_DATA RECORDS_
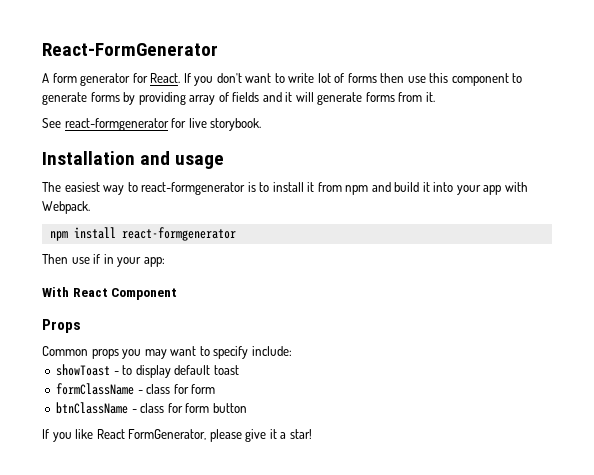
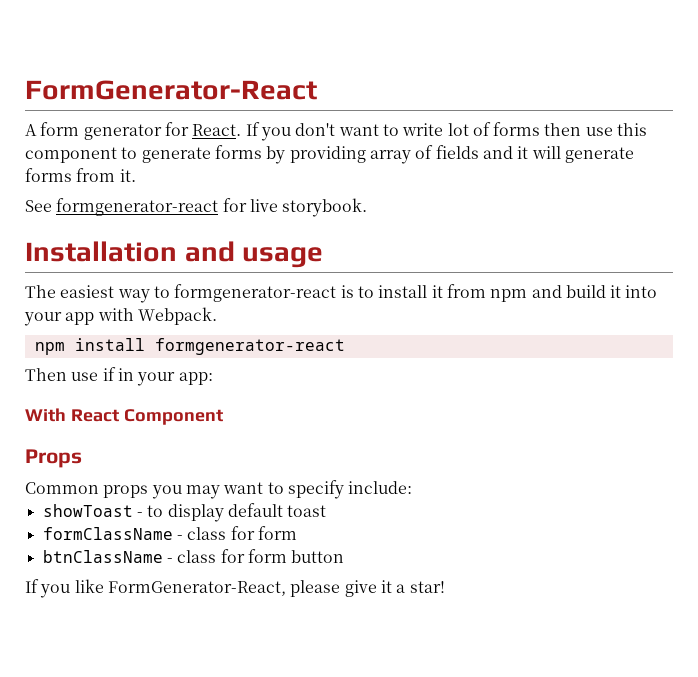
[42,43,218,56] React-FormGenerator -> [25,80,317,100] FormGenerator-React
[64,118,169,131] react-formgenerator -> [56,198,219,216] formgenerator-react
[141,182,246,195] react-formgenerator -> [174,284,337,302] formgenerator-react
[121,227,236,241] react-formgenerator -> [154,338,345,355] formgenerator-react
[96,429,207,440] React FormGenerator, -> [107,581,286,596] FormGenerator-React,

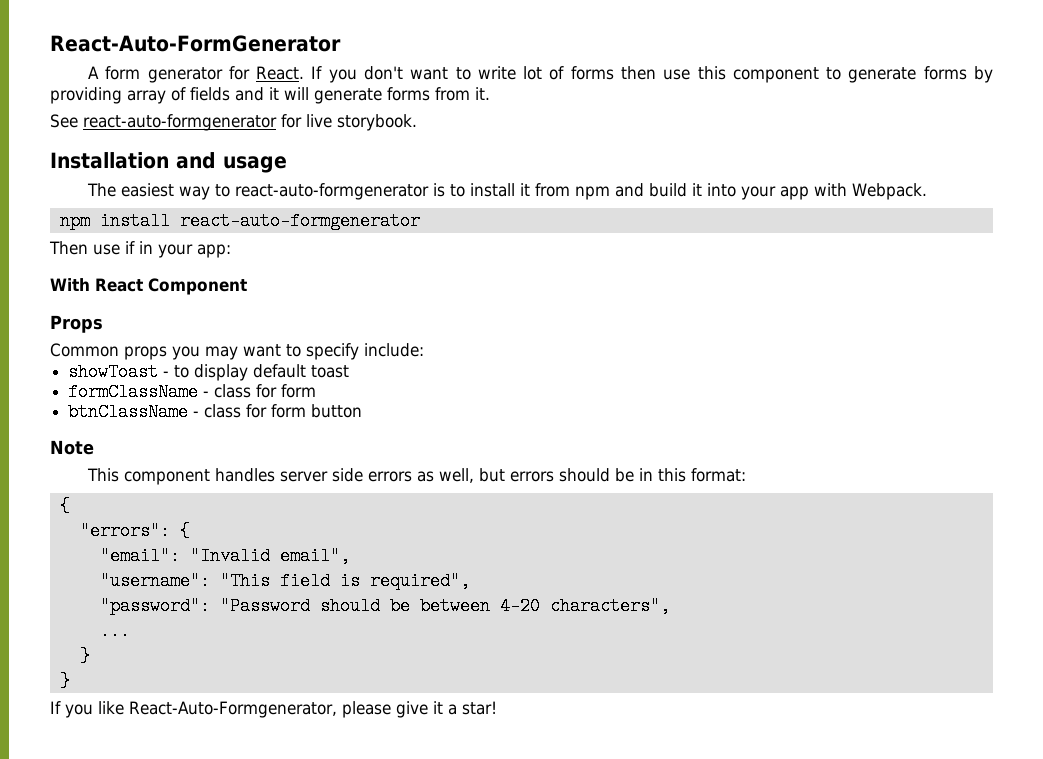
[25,80,317,100] FormGenerator-React -> [50,35,341,52] React-Auto-FormGenerator
[56,198,219,216] formgenerator-react -> [83,114,277,131] react-auto-formgenerator
[174,284,337,302] formgenerator-react -> [235,183,430,200] react-auto-formgenerator
[154,338,345,355] formgenerator-react -> [179,212,420,230] react-auto-formgenerator
(345, 556) none -> [50,440,94,455] [87,468,747,485] [59,497,70,515] [79,522,190,540] [99,547,350,565] [99,572,470,590] [99,597,670,615] [99,622,130,640] [79,647,90,665] [59,672,70,690] // Note // This component handles server side errors as well, but errors should be in this format: // { // "errors": { // "email": "Invalid email", // "username": "This field is required", // "password": "Password should be between 4-20 characters", // ... // } // }
[107,581,286,596] FormGenerator-React, -> [129,701,337,718] React-Auto-Formgenerator,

_EXERCISE INSTRUCTIONS_
Reproduce every line above word for word; no images.

_REPLY_
[42,43,218,56] React-FormGenerator -> [25,80,317,100] FormGenerator-React
[64,118,169,131] react-formgenerator -> [56,198,219,216] formgenerator-react
[141,182,246,195] react-formgenerator -> [174,284,337,302] formgenerator-react
[121,227,236,241] react-formgenerator -> [154,338,345,355] formgenerator-react
[96,429,207,440] React FormGenerator, -> [107,581,286,596] FormGenerator-React,

[25,80,317,100] FormGenerator-React -> [50,35,341,52] React-Auto-FormGenerator
[56,198,219,216] formgenerator-react -> [83,114,277,131] react-auto-formgenerator
[174,284,337,302] formgenerator-react -> [235,183,430,200] react-auto-formgenerator
[154,338,345,355] formgenerator-react -> [179,212,420,230] react-auto-formgenerator
(345, 556) none -> [50,440,94,455] [87,468,747,485] [59,497,70,515] [79,522,190,540] [99,547,350,565] [99,572,470,590] [99,597,670,615] [99,622,130,640] [79,647,90,665] [59,672,70,690] // Note // This component handles server side errors as well, but errors should be in this format: // { // "errors": { // "email": "Invalid email", // "username": "This field is required", // "password": "Password should be between 4-20 characters", // ... // } // }
[107,581,286,596] FormGenerator-React, -> [129,701,337,718] React-Auto-Formgenerator,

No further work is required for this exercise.